# Braid Questions



## Reel Wins (Jun 4, 2009)

Do you have to put a mono backing on your reels to prevent the braid from slipping on the spool? I'm about to try briaded line for the first time and I dont want to mess up and waste my money. Also which braid would you guys recommend once again never tried it and I dont want to waste my money on bad line. 

Thanks


----------



## lobsterman (Sep 30, 2007)

What application are you using it for?


----------



## Austin (Sep 30, 2007)

lobsterman said:


> What application are you using it for?


And what type reel?


----------



## FishGolfDrink (Apr 19, 2011)

I don't put mono backing on mine, but i do put a couple pieces of arbor tape (comes with powerpro).

On another note, i've recently switched from powerpro to suffix and I am really loving the suffix.


----------



## Flounderpounder (Oct 3, 2007)

No expert....but the arbor tape works, or a few wraps of electrician tape does just as well. I have reels rigged both ways, and never had a slippage problem. As alluded to above, it depends on the real and useage. I also have a few reels with mono backing. The advantage being, if you are near to being "spooled" 50 yards or so of mono acts as an "early warning system", at least giving you a chance to tighten the drag (and cross your fingers). I just wish I had that problem more often!!!!


----------



## Reel Wins (Jun 4, 2009)

Sorry for leaving out the details guys, I'll be using it for bigger inshore stuff probably 15 or 20 lb braid on a shimano sahara 4000


----------



## Austin (Sep 30, 2007)

I would give Sufix braid a try. I have some of the 832 Sufix braid on my stradic ci4 3000 and love the stuff. If you are getting the 150 yd spool, you will need mono backing. If you are getting the 300 yard spool, you MIGHT have enough line to fill it with some tape as backing. Electrical tape or actual grip tape works well.


----------



## lobsterman (Sep 30, 2007)

Get some 20# ultracast invisibraid, you won't be disapointed. Sufix 832 not impressed with castability.


----------



## Reel Wins (Jun 4, 2009)

So you put the tape on the spool for grip or do you put some line on then tape it to the spool? Sorry for the dumb question and thanks for the help.


----------



## EODangler (Apr 7, 2011)

Tape is for the braid to grip. No need for mono backing if you do it this way. I personally use the mono backing. Also like the Power Pro, but haven't tried the Suffix since I had a friend not like it due to casting ability.
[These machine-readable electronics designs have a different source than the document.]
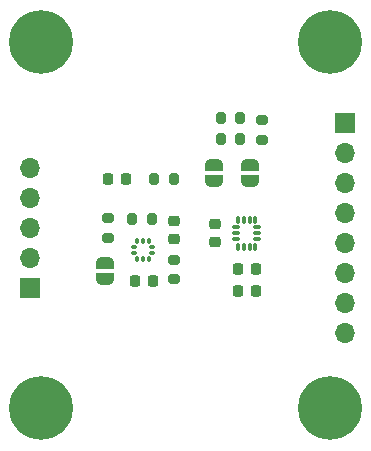
<source format=gbr>
%TF.GenerationSoftware,KiCad,Pcbnew,8.0.2-8.0.2-0~ubuntu20.04.1*%
%TF.CreationDate,2024-07-20T17:48:19+05:00*%
%TF.ProjectId,AlphaHagkemindt,416c7068-6148-4616-976b-656d696e6474,rev?*%
%TF.SameCoordinates,Original*%
%TF.FileFunction,Soldermask,Top*%
%TF.FilePolarity,Negative*%
%FSLAX46Y46*%
G04 Gerber Fmt 4.6, Leading zero omitted, Abs format (unit mm)*
G04 Created by KiCad (PCBNEW 8.0.2-8.0.2-0~ubuntu20.04.1) date 2024-07-20 17:48:19*
%MOMM*%
%LPD*%
G01*
G04 APERTURE LIST*
G04 Aperture macros list*
%AMRoundRect*
0 Rectangle with rounded corners*
0 $1 Rounding radius*
0 $2 $3 $4 $5 $6 $7 $8 $9 X,Y pos of 4 corners*
0 Add a 4 corners polygon primitive as box body*
4,1,4,$2,$3,$4,$5,$6,$7,$8,$9,$2,$3,0*
0 Add four circle primitives for the rounded corners*
1,1,$1+$1,$2,$3*
1,1,$1+$1,$4,$5*
1,1,$1+$1,$6,$7*
1,1,$1+$1,$8,$9*
0 Add four rect primitives between the rounded corners*
20,1,$1+$1,$2,$3,$4,$5,0*
20,1,$1+$1,$4,$5,$6,$7,0*
20,1,$1+$1,$6,$7,$8,$9,0*
20,1,$1+$1,$8,$9,$2,$3,0*%
%AMFreePoly0*
4,1,19,0.500000,-0.750000,0.000000,-0.750000,0.000000,-0.744911,-0.071157,-0.744911,-0.207708,-0.704816,-0.327430,-0.627875,-0.420627,-0.520320,-0.479746,-0.390866,-0.500000,-0.250000,-0.500000,0.250000,-0.479746,0.390866,-0.420627,0.520320,-0.327430,0.627875,-0.207708,0.704816,-0.071157,0.744911,0.000000,0.744911,0.000000,0.750000,0.500000,0.750000,0.500000,-0.750000,0.500000,-0.750000,
$1*%
%AMFreePoly1*
4,1,19,0.000000,0.744911,0.071157,0.744911,0.207708,0.704816,0.327430,0.627875,0.420627,0.520320,0.479746,0.390866,0.500000,0.250000,0.500000,-0.250000,0.479746,-0.390866,0.420627,-0.520320,0.327430,-0.627875,0.207708,-0.704816,0.071157,-0.744911,0.000000,-0.744911,0.000000,-0.750000,-0.500000,-0.750000,-0.500000,0.750000,0.000000,0.750000,0.000000,0.744911,0.000000,0.744911,
$1*%
G04 Aperture macros list end*
%ADD10C,0.800000*%
%ADD11C,5.400000*%
%ADD12RoundRect,0.200000X-0.275000X0.200000X-0.275000X-0.200000X0.275000X-0.200000X0.275000X0.200000X0*%
%ADD13RoundRect,0.087500X0.125000X0.087500X-0.125000X0.087500X-0.125000X-0.087500X0.125000X-0.087500X0*%
%ADD14RoundRect,0.087500X0.087500X0.125000X-0.087500X0.125000X-0.087500X-0.125000X0.087500X-0.125000X0*%
%ADD15RoundRect,0.087500X-0.087500X0.225000X-0.087500X-0.225000X0.087500X-0.225000X0.087500X0.225000X0*%
%ADD16RoundRect,0.087500X-0.225000X0.087500X-0.225000X-0.087500X0.225000X-0.087500X0.225000X0.087500X0*%
%ADD17FreePoly0,90.000000*%
%ADD18FreePoly1,90.000000*%
%ADD19RoundRect,0.200000X0.275000X-0.200000X0.275000X0.200000X-0.275000X0.200000X-0.275000X-0.200000X0*%
%ADD20RoundRect,0.200000X0.200000X0.275000X-0.200000X0.275000X-0.200000X-0.275000X0.200000X-0.275000X0*%
%ADD21RoundRect,0.225000X-0.225000X-0.250000X0.225000X-0.250000X0.225000X0.250000X-0.225000X0.250000X0*%
%ADD22FreePoly0,270.000000*%
%ADD23FreePoly1,270.000000*%
%ADD24RoundRect,0.225000X-0.250000X0.225000X-0.250000X-0.225000X0.250000X-0.225000X0.250000X0.225000X0*%
%ADD25RoundRect,0.200000X-0.200000X-0.275000X0.200000X-0.275000X0.200000X0.275000X-0.200000X0.275000X0*%
%ADD26RoundRect,0.218750X0.218750X0.256250X-0.218750X0.256250X-0.218750X-0.256250X0.218750X-0.256250X0*%
%ADD27R,1.700000X1.700000*%
%ADD28O,1.700000X1.700000*%
G04 APERTURE END LIST*
D10*
%TO.C,H4*%
X84025000Y-75000000D03*
X83431891Y-76431891D03*
X83431891Y-73568109D03*
X82000000Y-77025000D03*
D11*
X82000000Y-75000000D03*
D10*
X82000000Y-72975000D03*
X80568109Y-76431891D03*
X80568109Y-73568109D03*
X79975000Y-75000000D03*
%TD*%
%TO.C,H3*%
X108525000Y-75000000D03*
X107931891Y-76431891D03*
X107931891Y-73568109D03*
X106500000Y-77025000D03*
D11*
X106500000Y-75000000D03*
D10*
X106500000Y-72975000D03*
X105068109Y-76431891D03*
X105068109Y-73568109D03*
X104475000Y-75000000D03*
%TD*%
%TO.C,H2*%
X84025000Y-106000000D03*
X83431891Y-107431891D03*
X83431891Y-104568109D03*
X82000000Y-108025000D03*
D11*
X82000000Y-106000000D03*
D10*
X82000000Y-103975000D03*
X80568109Y-107431891D03*
X80568109Y-104568109D03*
X79975000Y-106000000D03*
%TD*%
%TO.C,H1*%
X108525000Y-106000000D03*
X107931891Y-107431891D03*
X107931891Y-104568109D03*
X106500000Y-108025000D03*
D11*
X106500000Y-106000000D03*
D10*
X106500000Y-103975000D03*
X105068109Y-107431891D03*
X105068109Y-104568109D03*
X104475000Y-106000000D03*
%TD*%
D12*
%TO.C,R4*%
X87733000Y-89925000D03*
X87733000Y-91575000D03*
%TD*%
D13*
%TO.C,U2*%
X91452500Y-92828500D03*
X91452500Y-92328500D03*
D14*
X91190000Y-91816000D03*
X90690000Y-91816000D03*
X90190000Y-91816000D03*
D13*
X89927500Y-92328500D03*
X89927500Y-92828500D03*
D14*
X90190000Y-93341000D03*
X90690000Y-93341000D03*
X91190000Y-93341000D03*
%TD*%
D15*
%TO.C,U1*%
X100182500Y-90017500D03*
X99682500Y-90017500D03*
X99182500Y-90017500D03*
X98682500Y-90017500D03*
D16*
X98520000Y-90680000D03*
X98520000Y-91180000D03*
X98520000Y-91680000D03*
D15*
X98682500Y-92342500D03*
X99182500Y-92342500D03*
X99682500Y-92342500D03*
X100182500Y-92342500D03*
D16*
X100345000Y-91680000D03*
X100345000Y-91180000D03*
X100345000Y-90680000D03*
%TD*%
D17*
%TO.C,JP1*%
X99745000Y-86730000D03*
D18*
X99745000Y-85430000D03*
%TD*%
D19*
%TO.C,R1*%
X100770000Y-83255000D03*
X100770000Y-81605000D03*
%TD*%
D20*
%TO.C,R6*%
X91415500Y-89988000D03*
X89765500Y-89988000D03*
%TD*%
D21*
%TO.C,C2*%
X98670000Y-96080000D03*
X100220000Y-96080000D03*
%TD*%
D22*
%TO.C,JP3*%
X87479000Y-93734500D03*
D23*
X87479000Y-95034500D03*
%TD*%
D24*
%TO.C,C3*%
X96745000Y-90405000D03*
X96745000Y-91955000D03*
%TD*%
D21*
%TO.C,C5*%
X89942500Y-95195000D03*
X91492500Y-95195000D03*
%TD*%
D12*
%TO.C,R5*%
X93257500Y-93417000D03*
X93257500Y-95067000D03*
%TD*%
D25*
%TO.C,R3*%
X97245000Y-81430000D03*
X98895000Y-81430000D03*
%TD*%
D17*
%TO.C,JP2*%
X96645000Y-86730000D03*
D18*
X96645000Y-85430000D03*
%TD*%
D24*
%TO.C,C4*%
X93257500Y-90102000D03*
X93257500Y-91652000D03*
%TD*%
D26*
%TO.C,D1*%
X89244500Y-86559000D03*
X87669500Y-86559000D03*
%TD*%
D25*
%TO.C,R7*%
X91632500Y-86559000D03*
X93282500Y-86559000D03*
%TD*%
%TO.C,R2*%
X97245000Y-83230000D03*
X98895000Y-83230000D03*
%TD*%
D21*
%TO.C,C1*%
X98670000Y-94180000D03*
X100220000Y-94180000D03*
%TD*%
D27*
%TO.C,J2*%
X81065000Y-95830000D03*
D28*
X81065000Y-93290000D03*
X81065000Y-90750000D03*
X81065000Y-88210000D03*
X81065000Y-85670000D03*
%TD*%
D27*
%TO.C,J1*%
X107735000Y-81860000D03*
D28*
X107735000Y-84400000D03*
X107735000Y-86940000D03*
X107735000Y-89480000D03*
X107735000Y-92020000D03*
X107735000Y-94560000D03*
X107735000Y-97100000D03*
X107735000Y-99640000D03*
%TD*%
M02*

</source>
Good luck!


----------



## xtopdawg386x (Dec 31, 2010)

I run braided line on all but maybe 3 reels all ways run power pro braid ranging between 10 lb -150 lb line ranging from penn 450 ssm all the way to 12/0 penn reels . On all of my reels i tie on mono first usually just enough to cover the spool but most of the time i put about 25 yrds of line it also lets you know that your about to be spooled . try to match the mono to the same size braid your using . I have used tape once how ever did not like it for the simple reason when you remove line and tape your spool left sticky . sulfix and power pro is the only to braids i use 90% of the time its power pro for the simple reason its usually a little cheaper i have not noticed any diff between sulfix or power pro .


----------